■ Conjunto de tarefas:
(1) Responda a estas perguntas com base no excerto do documento:
(a) De que se faz a colheita para o diagnóstico?
(b) Por que molécula é composto o genoma do vírus neste caso?
(c) Que pessoal se pode, eventualmente, ter no aeroporto?
(2) Resuma o excerto do documento em duas frases.

■ Excerto do documento:
┄┄┄┄┄┄
É evidente que a maior parte das pessoas que vêm com esses sintomas provavelmente não estão infetadas com qualquer coronavírus, mas com outro vírus ou com uma bactéria que também causa esse tipo de sintomas, semelhantes aos do vírus da gripe. Dependente da gravidade deles, poderá ou não ser aconselhável uma triagem prévia. E, se a pessoa estiver infetada, encaminhá-la para os serviços de saúde.

Isso faz-se logo no aeroporto?
No aeroporto não é fácil fazer o diagnóstico. Pode-se, eventualmente, ter pessoal especializado que consiga detetar uma suspeita. Mas o diagnóstico não.

Como é feito o diagnóstico?
Pode ser feito através de uma colheita do corrimento nasal. A partir daí, pode ser extraído o genoma do vírus. Neste caso, um genoma composto por uma molécula de ARN, não de ADN. É um ácido nucleico ligeiramente diferente do ADN que faz parte do património genético das nossas células. Embora nós também tenhamos montes de ARN no nosso organismo, mas com outras funções.
┄┄┄┄┄┄
■ Excertos dos registos:
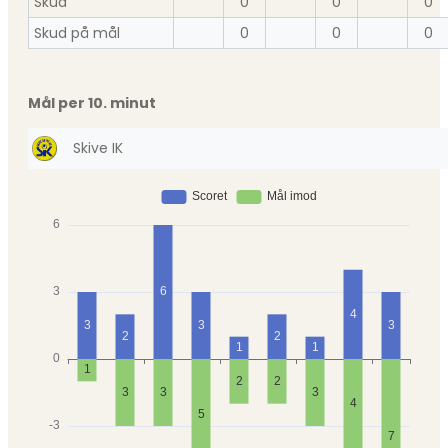
Skud
0
0
0
Skud på mål
0
0
0
Mål per 10. minut
Skive IK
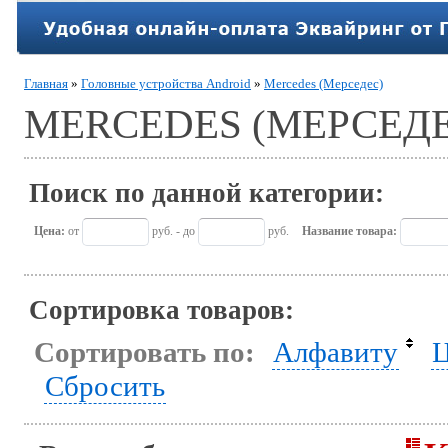
Главная
»
Головные устройства Android
»
Mercedes (Мерседес)
MERCEDES (МЕРСЕДЕ
Поиск по данной категории:
Цена:
от
руб. - до
руб.
Название товара:
Сортировка товаров:
Сортировать по:
Алфавиту
Ц
Сбросить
┄┄┄┄┄┄
■ Respostas do exercício:
(1)
(a) Do corrimento nasal.
(b) Por uma molécula de ARN, não de ADN.
(c) Pessoal especializado que consiga detetar uma suspeita.

(2) A maior parte das pessoas com estes sintomas provavelmente não está infetada com um coronavírus, e no aeroporto pode eventualmente detetar-se uma suspeita, mas não se consegue fazer o diagnóstico. O diagnóstico pode ser feito através de uma colheita do corrimento nasal, da qual se extrai o genoma do vírus, neste caso composto por ARN e não por ADN.